The cheap furniture stores who had to get their suply from the small cabinet makers were located along the Bowery and Chatam Square; and merely mentioning the name of “Chatam Square” was not very complimentary to the ware sold there. “Chris Schwartzwaekler” was the most prominent and respectable amongst them on the Square. He had a considerable trade and also had a good West India export trade; he paid very promptly and was very successful. This is a “lyre front” bureau, one of the attractions of Chatam Square. They were all veneered on pine with mahogany and had turned mah. knobs, 3 small drawers above and 3 large drawers below. These bureaus, the “box sofa” and the 3/4 French chairs and the “French bedsteads” and large mahogany wardrobes & bookcase with secretary drops below made up the regular stock.

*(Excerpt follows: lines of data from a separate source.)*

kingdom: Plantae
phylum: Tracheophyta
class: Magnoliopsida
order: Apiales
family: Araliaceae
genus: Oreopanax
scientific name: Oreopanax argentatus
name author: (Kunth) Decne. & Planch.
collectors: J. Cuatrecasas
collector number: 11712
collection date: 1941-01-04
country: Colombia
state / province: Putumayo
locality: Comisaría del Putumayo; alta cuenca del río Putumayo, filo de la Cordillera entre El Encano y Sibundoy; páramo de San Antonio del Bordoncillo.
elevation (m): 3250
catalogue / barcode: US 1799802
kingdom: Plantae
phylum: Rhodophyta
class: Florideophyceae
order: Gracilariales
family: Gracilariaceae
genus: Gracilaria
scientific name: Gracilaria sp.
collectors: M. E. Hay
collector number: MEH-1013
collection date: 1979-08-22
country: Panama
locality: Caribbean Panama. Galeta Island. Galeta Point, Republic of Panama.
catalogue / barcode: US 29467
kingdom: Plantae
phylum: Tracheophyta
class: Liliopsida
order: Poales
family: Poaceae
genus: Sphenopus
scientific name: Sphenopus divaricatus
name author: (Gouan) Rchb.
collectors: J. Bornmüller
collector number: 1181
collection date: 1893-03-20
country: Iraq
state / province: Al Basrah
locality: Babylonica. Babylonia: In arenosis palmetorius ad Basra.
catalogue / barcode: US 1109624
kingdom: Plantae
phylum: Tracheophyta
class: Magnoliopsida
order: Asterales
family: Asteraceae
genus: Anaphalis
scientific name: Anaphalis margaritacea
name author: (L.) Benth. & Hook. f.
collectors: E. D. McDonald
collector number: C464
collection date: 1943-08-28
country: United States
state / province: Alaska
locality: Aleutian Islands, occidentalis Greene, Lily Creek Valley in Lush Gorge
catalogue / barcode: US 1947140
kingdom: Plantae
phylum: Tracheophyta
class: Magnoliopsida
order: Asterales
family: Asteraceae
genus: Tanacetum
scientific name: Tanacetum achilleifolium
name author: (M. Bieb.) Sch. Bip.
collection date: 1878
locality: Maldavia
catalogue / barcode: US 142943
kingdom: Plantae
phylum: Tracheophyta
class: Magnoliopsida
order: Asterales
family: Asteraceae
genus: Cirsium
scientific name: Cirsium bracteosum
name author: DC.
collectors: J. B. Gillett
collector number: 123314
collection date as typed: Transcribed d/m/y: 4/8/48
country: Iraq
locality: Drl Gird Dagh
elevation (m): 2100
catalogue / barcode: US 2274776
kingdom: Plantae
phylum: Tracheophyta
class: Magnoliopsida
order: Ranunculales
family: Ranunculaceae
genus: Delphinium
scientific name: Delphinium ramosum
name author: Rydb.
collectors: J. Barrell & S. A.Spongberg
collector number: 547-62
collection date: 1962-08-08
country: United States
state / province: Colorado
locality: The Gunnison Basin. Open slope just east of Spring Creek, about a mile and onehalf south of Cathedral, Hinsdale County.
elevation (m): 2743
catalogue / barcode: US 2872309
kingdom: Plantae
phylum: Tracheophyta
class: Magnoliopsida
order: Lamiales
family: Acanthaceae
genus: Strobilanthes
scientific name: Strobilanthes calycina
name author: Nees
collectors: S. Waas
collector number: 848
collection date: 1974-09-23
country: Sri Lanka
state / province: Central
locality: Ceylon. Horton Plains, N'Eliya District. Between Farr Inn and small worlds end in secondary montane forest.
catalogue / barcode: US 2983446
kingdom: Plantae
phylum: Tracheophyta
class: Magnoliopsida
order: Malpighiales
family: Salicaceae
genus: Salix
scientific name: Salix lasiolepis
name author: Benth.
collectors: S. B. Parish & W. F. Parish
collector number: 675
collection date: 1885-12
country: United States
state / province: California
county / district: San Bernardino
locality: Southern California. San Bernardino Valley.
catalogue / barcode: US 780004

The furniture coverings for this furniture was mostly hair cloth, but eventually changed off to green wollen “reps” and the reason why most of the old sofas and chairs of this period were so very narrow in seat is because the wide hair cloth was very expensive and the narrow comparitivly cheap. The only remaining furniture house on Chatam Square (1908) are the “Cowpertwaits” which is established over a hundred years in the same place, as seen by the old City Directory; but they were at that time only making “Windsor Chairs” with cane seats painted in gaudy yellow and other colors, with gilt rings on the legs and bunches of flowers and fruit on the hack. There were other furniture concerns on the East side of the town, like “Degraaf & Taylor”, on the Bowery, who done a good business, Fred Kruten’s on Houston Street near the Bowery.
But the most prominent are those named. There were also some pretty well known houses on the West side who done a good business like “Newhouse” on Hudson Street, Henry and Peter Brunner on Prince and Carlton Street; but the bulk of the cheaper furniture was on the East side, while the fine furniture trade was all on Broadway below Bleecker Street.
Source: Ernest Hagen, Personal Experiences of an Old New York Cabinet Maker, Joseph Downs Manuscript Collection, Winterthur Museum and Library, published in Elizabeth A. Ingerman, “Personal Experiences of an Old New York Cabinet Maker”Antiques Magazine 84 (1963), 576–80.